Assassins ! – Jean-Paul Delfino
Avec Assassins !, Jean-Paul Delfino met deux points de vue en parallèle et en temps réel pour éclairer les origines antisémites de l’extrême droite française moderne.
D’un côté, la victime, Émile Zola se souvenant de sa vie et de ses combats alors qu’il sombre dans la mort. De l’autre, ses bourreaux, un groupe d’anti-dreyfusards notoires se réjouissant durant cette même nuit des conséquences de leur complot meurtrier.
Par le biais du romanesque, l’auteur livre une passionnante fiction historique engagée contre un courant idéologique qui a trouvé dans l’affaire Dreyfus l’occasion de fédérer ses haines.

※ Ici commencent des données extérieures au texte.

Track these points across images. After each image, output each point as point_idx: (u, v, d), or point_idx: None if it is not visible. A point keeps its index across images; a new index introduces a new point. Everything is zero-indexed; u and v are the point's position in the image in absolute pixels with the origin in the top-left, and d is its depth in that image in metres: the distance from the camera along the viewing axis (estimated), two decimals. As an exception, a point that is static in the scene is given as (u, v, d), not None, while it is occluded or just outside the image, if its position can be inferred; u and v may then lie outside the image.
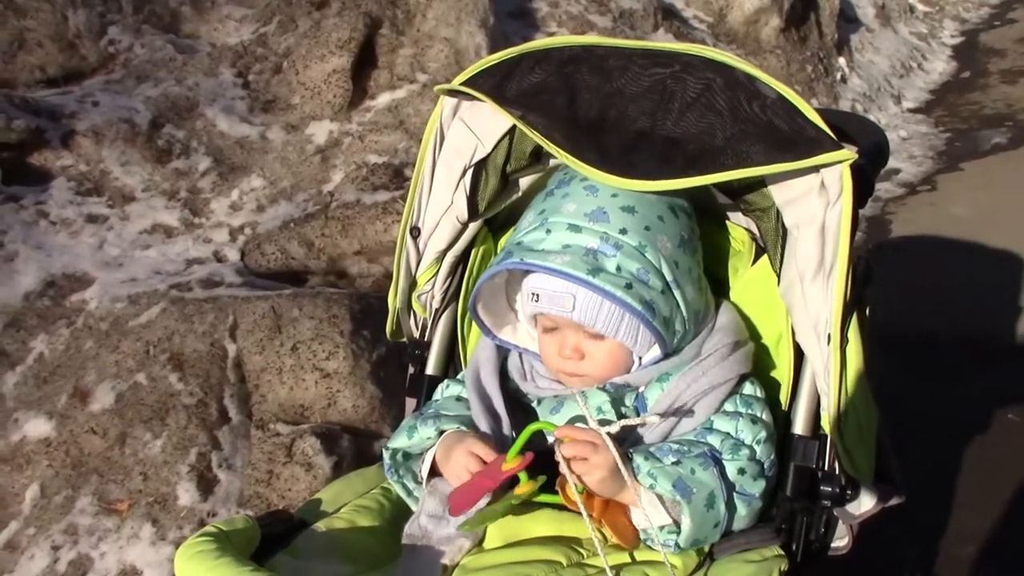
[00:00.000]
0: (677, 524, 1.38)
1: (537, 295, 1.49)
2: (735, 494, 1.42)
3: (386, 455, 1.58)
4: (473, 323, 1.75)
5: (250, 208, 3.65)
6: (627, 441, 1.47)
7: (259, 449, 2.75)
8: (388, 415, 2.87)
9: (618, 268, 1.43)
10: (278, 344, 2.88)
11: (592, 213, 1.46)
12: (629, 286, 1.42)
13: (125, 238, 3.45)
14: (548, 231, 1.47)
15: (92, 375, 2.84)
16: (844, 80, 6.22)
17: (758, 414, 1.50)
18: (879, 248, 4.54)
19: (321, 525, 1.48)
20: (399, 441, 1.56)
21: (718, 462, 1.42)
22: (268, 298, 3.02)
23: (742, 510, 1.43)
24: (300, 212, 3.60)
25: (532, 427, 1.41)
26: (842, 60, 6.35)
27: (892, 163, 5.41)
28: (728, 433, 1.46)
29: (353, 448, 2.78)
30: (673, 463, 1.40)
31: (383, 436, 2.81)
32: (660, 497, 1.38)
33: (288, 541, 1.43)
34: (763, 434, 1.48)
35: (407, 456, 1.58)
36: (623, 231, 1.45)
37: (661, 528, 1.39)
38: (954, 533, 2.75)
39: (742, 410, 1.49)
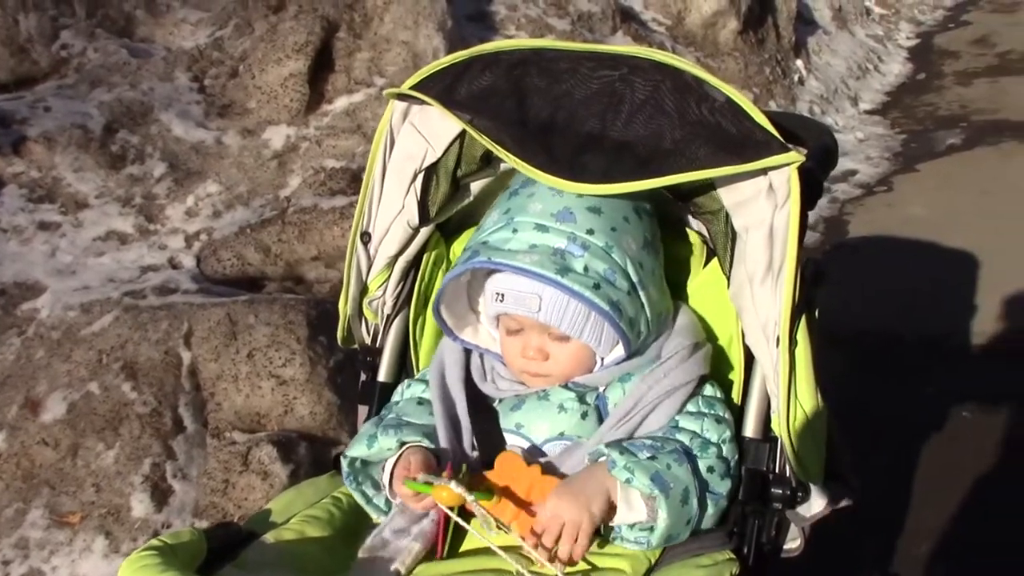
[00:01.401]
0: (651, 521, 1.37)
1: (502, 295, 1.48)
2: (706, 492, 1.42)
3: (344, 463, 1.56)
4: (425, 329, 1.74)
5: (206, 214, 3.61)
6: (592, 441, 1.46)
7: (215, 458, 2.72)
8: (346, 422, 2.85)
9: (586, 268, 1.43)
10: (233, 351, 2.85)
11: (559, 213, 1.46)
12: (597, 286, 1.43)
13: (78, 245, 3.40)
14: (514, 230, 1.47)
15: (43, 385, 2.79)
16: (802, 82, 6.28)
17: (721, 414, 1.51)
18: (837, 249, 4.58)
19: (270, 536, 1.46)
20: (358, 450, 1.54)
21: (691, 458, 1.42)
22: (224, 305, 2.98)
23: (711, 508, 1.43)
24: (257, 218, 3.57)
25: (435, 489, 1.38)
26: (799, 62, 6.41)
27: (849, 164, 5.48)
28: (695, 432, 1.47)
29: (310, 456, 2.76)
30: (649, 458, 1.39)
31: (341, 443, 2.79)
32: (636, 493, 1.37)
33: (236, 553, 1.40)
34: (727, 434, 1.49)
35: (366, 464, 1.56)
36: (590, 231, 1.45)
37: (632, 526, 1.38)
38: (911, 531, 2.77)
39: (705, 410, 1.50)
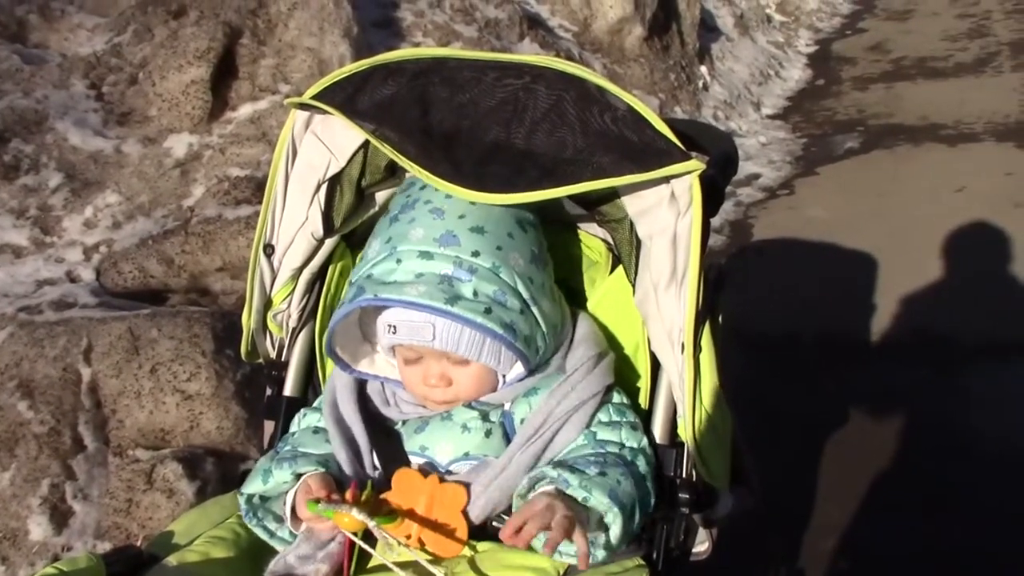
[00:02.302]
0: (599, 534, 1.36)
1: (394, 327, 1.45)
2: (645, 500, 1.42)
3: (241, 500, 1.51)
4: (331, 340, 1.71)
5: (105, 225, 3.51)
6: (520, 470, 1.43)
7: (117, 477, 2.64)
8: (254, 436, 2.79)
9: (475, 293, 1.40)
10: (136, 366, 2.77)
11: (441, 237, 1.42)
12: (488, 311, 1.40)
13: (-31, 260, 3.27)
14: (398, 260, 1.43)
15: (-67, 406, 2.68)
16: (706, 88, 6.40)
17: (633, 420, 1.51)
18: (741, 251, 4.67)
19: (173, 559, 1.41)
20: (254, 486, 1.50)
21: (631, 469, 1.42)
22: (125, 319, 2.90)
23: (641, 518, 1.43)
24: (159, 228, 3.48)
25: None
26: (704, 68, 6.53)
27: (753, 168, 5.59)
28: (617, 442, 1.46)
29: (218, 471, 2.70)
30: (599, 473, 1.38)
31: (250, 457, 2.73)
32: (590, 511, 1.36)
33: (138, 577, 1.36)
34: (644, 440, 1.49)
35: (264, 499, 1.52)
36: (475, 253, 1.42)
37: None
38: (816, 527, 2.83)
39: (618, 419, 1.50)
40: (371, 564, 1.41)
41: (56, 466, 2.59)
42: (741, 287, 4.13)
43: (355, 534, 1.36)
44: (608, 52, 5.85)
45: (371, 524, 1.33)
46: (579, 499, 1.35)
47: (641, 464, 1.45)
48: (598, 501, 1.35)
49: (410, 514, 1.41)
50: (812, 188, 5.41)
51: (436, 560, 1.35)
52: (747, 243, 4.79)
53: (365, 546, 1.36)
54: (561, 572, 1.38)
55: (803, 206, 5.18)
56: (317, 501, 1.36)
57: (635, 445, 1.47)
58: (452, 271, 1.40)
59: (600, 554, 1.36)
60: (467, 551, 1.41)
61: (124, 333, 2.82)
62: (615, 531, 1.35)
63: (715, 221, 4.89)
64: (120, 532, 2.56)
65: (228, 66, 4.02)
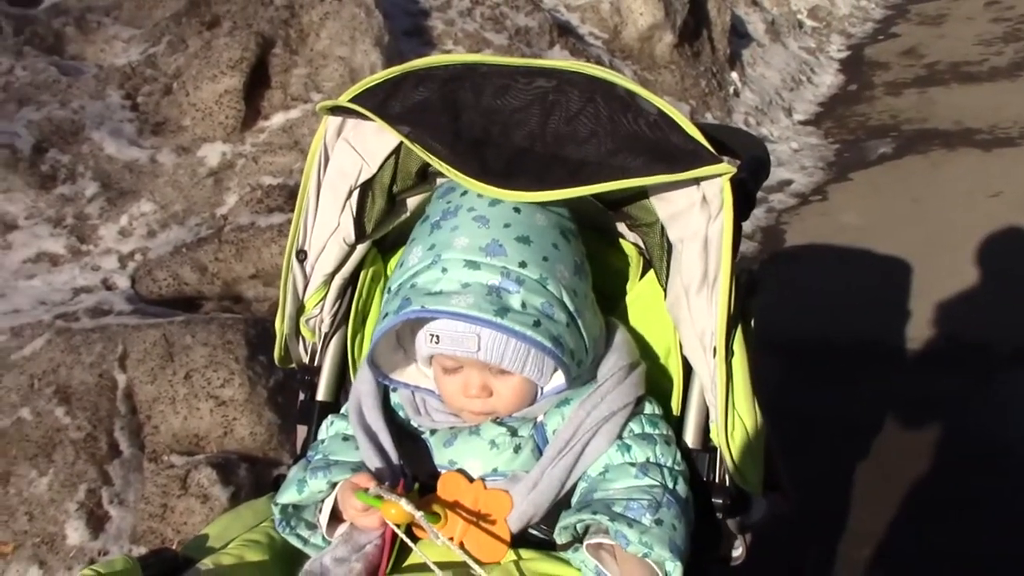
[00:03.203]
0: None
1: (437, 336, 1.42)
2: (690, 531, 1.40)
3: (276, 510, 1.52)
4: (363, 347, 1.71)
5: (140, 233, 3.55)
6: (553, 485, 1.42)
7: (152, 482, 2.66)
8: (287, 442, 2.81)
9: (523, 305, 1.39)
10: (170, 373, 2.80)
11: (488, 247, 1.41)
12: (537, 323, 1.38)
13: (7, 268, 3.33)
14: (444, 270, 1.40)
15: (-28, 412, 2.72)
16: (737, 94, 6.37)
17: (665, 432, 1.50)
18: (774, 257, 4.65)
19: (208, 562, 1.43)
20: (288, 496, 1.50)
21: (678, 500, 1.40)
22: (159, 326, 2.93)
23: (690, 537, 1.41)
24: (193, 236, 3.51)
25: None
26: (734, 75, 6.51)
27: (785, 174, 5.56)
28: (656, 464, 1.44)
29: (251, 477, 2.72)
30: (655, 521, 1.35)
31: (282, 463, 2.75)
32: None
33: (173, 581, 1.37)
34: (678, 454, 1.48)
35: (298, 508, 1.52)
36: (523, 264, 1.40)
37: None
38: (850, 535, 2.81)
39: (651, 431, 1.48)
40: (406, 564, 1.41)
41: (93, 471, 2.62)
42: (774, 293, 4.10)
43: (398, 527, 1.36)
44: (638, 59, 5.85)
45: (418, 515, 1.33)
46: (639, 555, 1.33)
47: (682, 487, 1.43)
48: (659, 556, 1.33)
49: (455, 516, 1.41)
50: (845, 194, 5.37)
51: (477, 563, 1.35)
52: (779, 249, 4.76)
53: (407, 539, 1.36)
54: None
55: (836, 212, 5.15)
56: (366, 491, 1.36)
57: (671, 464, 1.45)
58: (499, 282, 1.39)
59: None
60: (511, 555, 1.41)
61: (159, 340, 2.85)
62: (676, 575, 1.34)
63: (747, 227, 4.88)
64: (155, 537, 2.58)
65: (261, 76, 4.06)
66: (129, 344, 2.85)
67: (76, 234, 3.48)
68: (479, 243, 1.41)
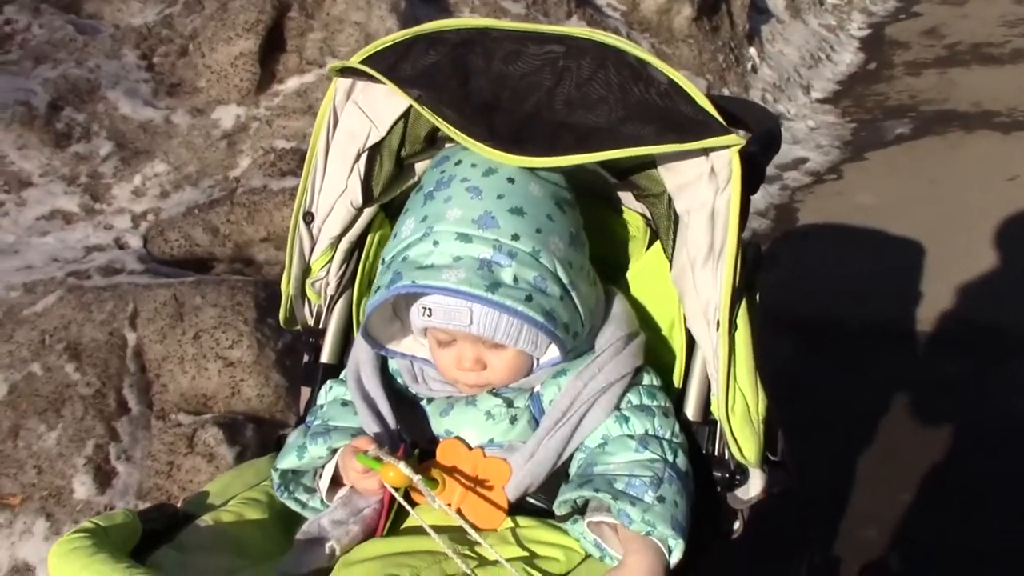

Ils sont votre épouvante et vous êtes leur crainte – Thierry Jonquet
Auteur engagé, bien qu’il ait toujours détesté cette étiquette, Thierry Jonquet écrivait des livres, des polars et des romans toujours plus noirs pour dénoncer les démons qui rongent la société française.
Disparu beaucoup trop tôt, ce défenseur acharné d’une laïcité rassembleuse avait créé le malaise dans sa famille politique en publiant le visionnaire et glaçant Ils sont votre épouvante et vous êtes leur crainte.
Passée la polémique, cet ultime roman, fortuitement synchronisé à une série d’événements tragiques, restera comme une des évocations les plus saisissantes de la misère sociale qui gangrène les banlieues.
En marge du polar, il retraçait quelques années plus tôt son parcours militant et l’origine de ses engagements dans le pétillant Rouge c’est la vie.